Service Level Agreement (SLA) for Event Streams availability

Gen 2

The Event Streams Enterprise Plan Gen 2 provides a highly available architecture distributed across three availability zones with an availability of 99.99%.

For more information about the SLA for high availability services in IBM Cloud, see Service Level Agreements for IBM Cloud® (Public Cloud).

How do we measure it?

Service instances are continuously monitored for performance, error rates, and their response to synthetic operations. Outages are recorded. For more information, see Service status for Event Streams.

Availability refers to the ability of applications to produce and consume messages from Kafka topics.

What do you need to consider to achieve this availability?

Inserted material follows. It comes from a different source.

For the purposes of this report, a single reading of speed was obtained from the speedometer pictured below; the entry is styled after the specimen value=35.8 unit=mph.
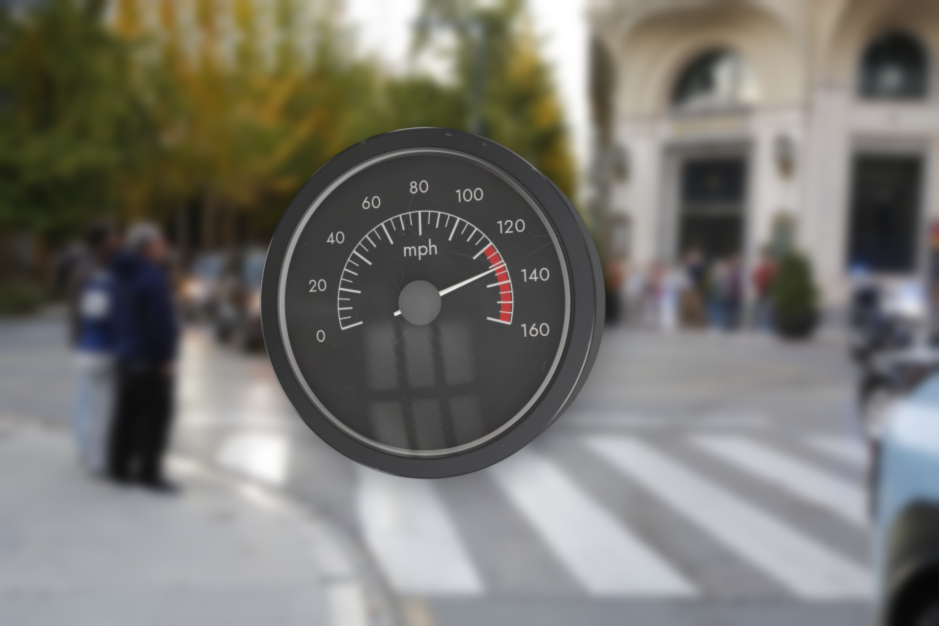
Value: value=132.5 unit=mph
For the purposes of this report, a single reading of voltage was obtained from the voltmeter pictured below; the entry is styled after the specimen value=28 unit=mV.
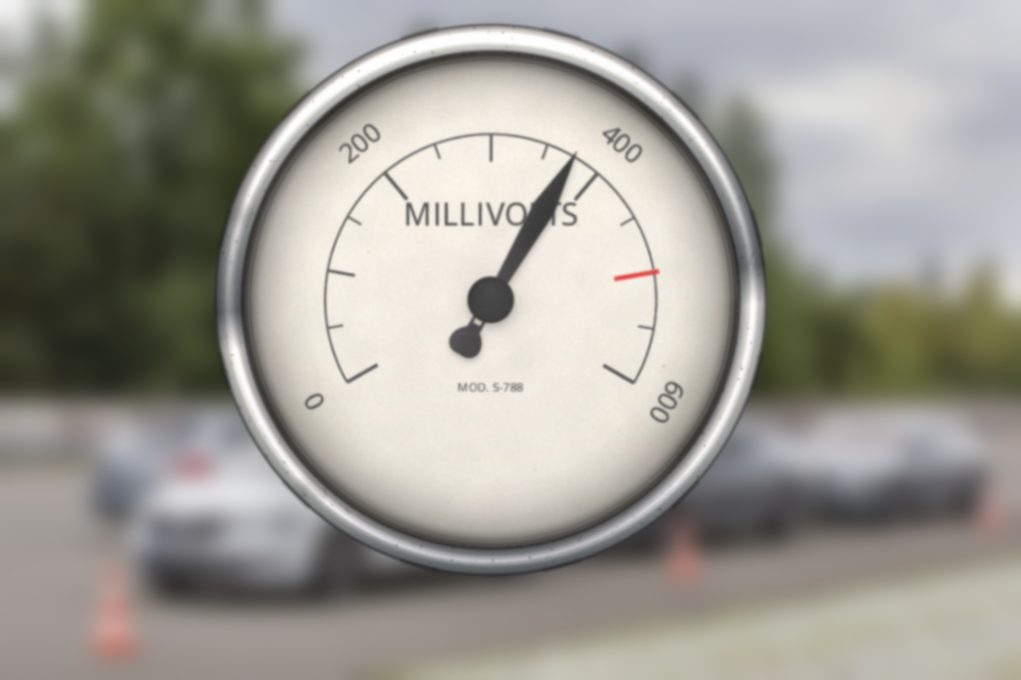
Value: value=375 unit=mV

To achieve high levels of availability from the application perspective, you should consider connectivity, throughput, and consistency and durability of messages. Users are responsible for designing their applications to optimize these three elements for their business.

Connectivity

Because of the dynamic nature of the cloud, applications must expect connection breakages. A connection breakage is not considered a failure of service.

Retries

Kafka clients provide reconnect logic, but you must explicitly enable reconnects for producers. For more information, see the retries property. Connections are remade within 60 seconds.

Duplicates

Enabling retries might result in duplicate messages. Depending on when a connection is lost, the producer might not be able to determine if a message was successfully processed by the server and therefore must send the message again when reconnected. Design applications to expect duplicate messages.

If duplicates cannot be tolerated, you can use the idempotent producer feature (from Kafka 1.1) to prevent duplicates during retries. For more information, see the enable.idempotence property.

Throughput

Throughput is expressed as the number of bytes per second that can be both sent and received in a cluster.

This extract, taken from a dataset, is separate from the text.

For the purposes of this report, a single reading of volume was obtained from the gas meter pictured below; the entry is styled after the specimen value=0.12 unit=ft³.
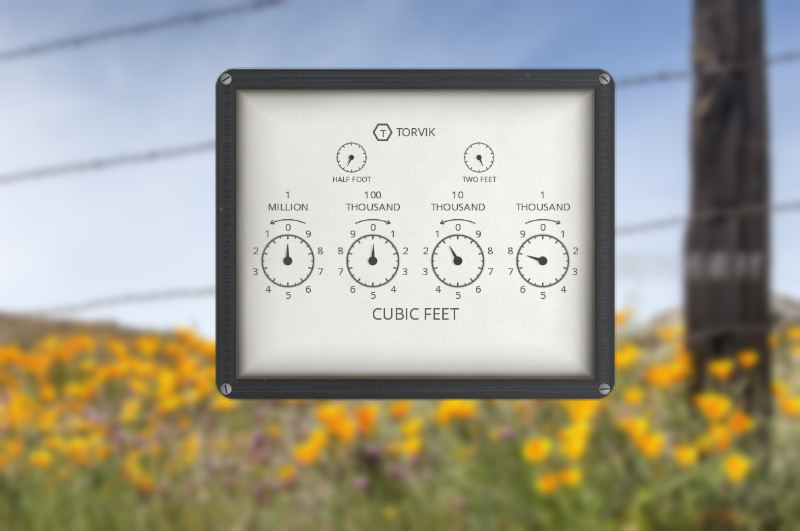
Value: value=800 unit=ft³
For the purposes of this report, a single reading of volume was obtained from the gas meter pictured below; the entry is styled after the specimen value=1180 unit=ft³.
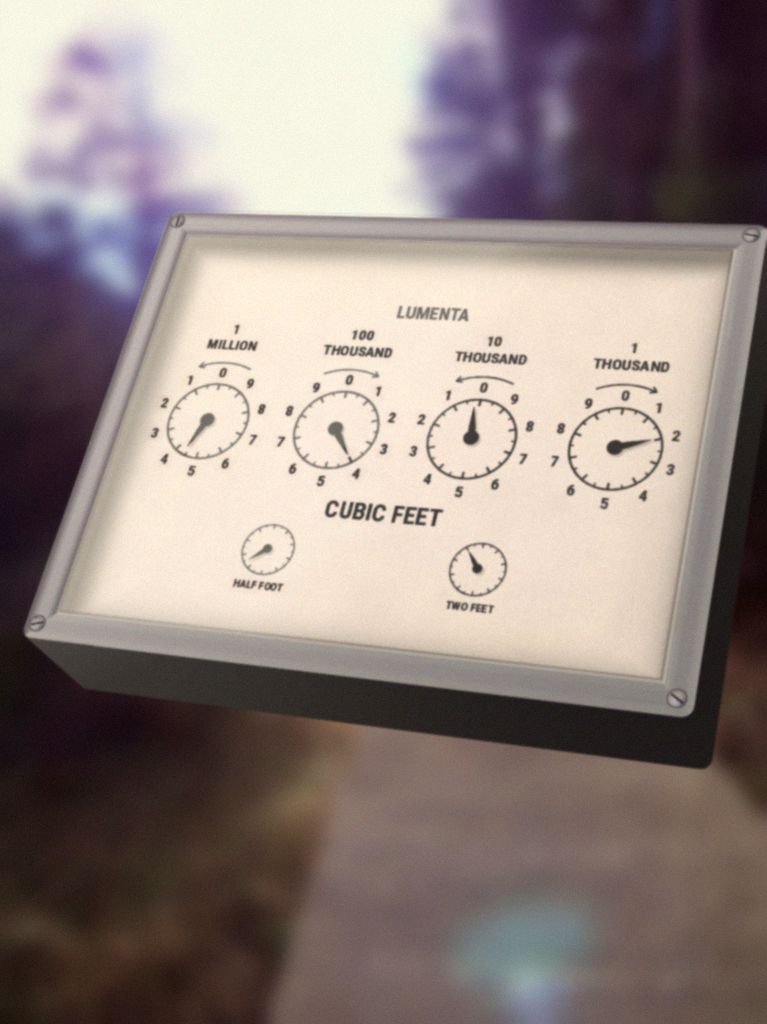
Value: value=440200 unit=ft³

Specific guidance for the Standard plan

For throughput guidance information, see Limits and quotas - Standard.

Specific guidance for the Enterprise plan

For throughput guidance information, see Limits and quotas - Enterprise.

Measurement

Instrument applications to be aware of how they are performing. For example, the number of messages sent and received, message sizes, and return codes. Understanding an application's usage helps you configure its resources appropriately, such as the retention time for messages on topics.

Saturation

As the limit of the traffic that can be produced in to the cluster is approached, producers start to be throttled, latency increases, and ultimately errors such as timeout errors occur. Depending on the configuration, message consistency and durability might also be impacted. For more information, see Consistency and durability of messages.

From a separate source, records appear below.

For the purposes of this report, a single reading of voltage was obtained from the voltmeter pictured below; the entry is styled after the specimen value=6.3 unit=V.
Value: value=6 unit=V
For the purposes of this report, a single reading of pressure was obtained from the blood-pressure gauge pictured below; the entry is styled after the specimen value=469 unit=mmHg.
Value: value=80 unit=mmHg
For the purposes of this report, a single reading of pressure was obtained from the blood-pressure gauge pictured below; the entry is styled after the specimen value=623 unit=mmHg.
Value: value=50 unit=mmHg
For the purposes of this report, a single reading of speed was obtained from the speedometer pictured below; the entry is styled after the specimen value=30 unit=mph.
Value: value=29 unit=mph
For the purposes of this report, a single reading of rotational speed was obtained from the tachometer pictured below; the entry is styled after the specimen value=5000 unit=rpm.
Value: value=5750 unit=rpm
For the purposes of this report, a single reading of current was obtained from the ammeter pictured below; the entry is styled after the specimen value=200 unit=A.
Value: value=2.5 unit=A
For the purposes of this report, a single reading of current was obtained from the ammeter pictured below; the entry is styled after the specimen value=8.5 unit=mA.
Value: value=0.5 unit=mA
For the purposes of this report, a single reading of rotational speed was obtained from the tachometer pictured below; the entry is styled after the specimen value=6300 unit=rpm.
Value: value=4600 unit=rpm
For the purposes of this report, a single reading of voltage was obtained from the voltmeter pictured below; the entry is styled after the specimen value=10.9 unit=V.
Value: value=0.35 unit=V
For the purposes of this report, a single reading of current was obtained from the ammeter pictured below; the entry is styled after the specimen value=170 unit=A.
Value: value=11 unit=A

Consistency and durability of messages

Kafka achieves its availability and durability by replicating the messages it receives across other nodes in the cluster, which can then be used in case of failure. Event Streams uses three replicas (default.replication.factor = 3) meaning that each message received by a node is replicated to two other nodes in different availability zones. In this way, the loss of a node or availability zone can be tolerated without loss of data or function.

Producer acks mode

Although all messages are replicated, applications can control how robustly the messages they produce are transferred to the service by using the producer's acks mode property. This property provides a choice between speed and the risk of message loss. With Kafka 3.0, the default client setting is acks=all (before this version it was acks=1). The setting acks=all means that the producer returns success, as soon as both the broker it is connected to and at least one further broker in the cluster, has acknowledged receiving the message. The advantage of using acks=all is that it offers the highest level of durability and hence protection against the loss of message data.

In-sync replicas

In the configuration that Event Streams uses, Kafka chooses one broker to be the leader for each partition replica, and two other brokers to be followers. Message data from clients is sent to the leader for the partition, and is replicated to the followers. If the followers are keeping up with the leader, they are considered "in-sync" replicas. The leader, by definition, is always considered to be in-sync.

If the leader for a partition becomes unavailable, perhaps because of maintenance being applied to the broker, Kafka automatically elects one of the other in-sync replicas to become the new leader. This process occurs swiftly and is automatically handled by Kafka clients.

Unclean leader elections

Event Streams disables unclean leader elections. This setting cannot be changed.

The term unclean leader election describes how Kafka responds in a situation where all the in-sync replica for a partition becomes unavailable. When unclean leader elections are enabled, Kafka recovers by making the first replica to become available the leader for the partition, regardless of whether it is in-sync. This can cause message data to be lost if the replica picked to be leader has not replicated all the message data from the previous leader. When unclean leader elections are disabled (as is the case for Event Streams), Kafka waits for an in-sync replica to become available and elects it to be the new leader for the partition. This avoids the potential for message data loss that can occur when unclean leader elections are enabled. The tradeoff is that recovery can take longer because Kafka might have to wait for a specific broker to be brought back online before a partition is available for clients to produce and consume message data.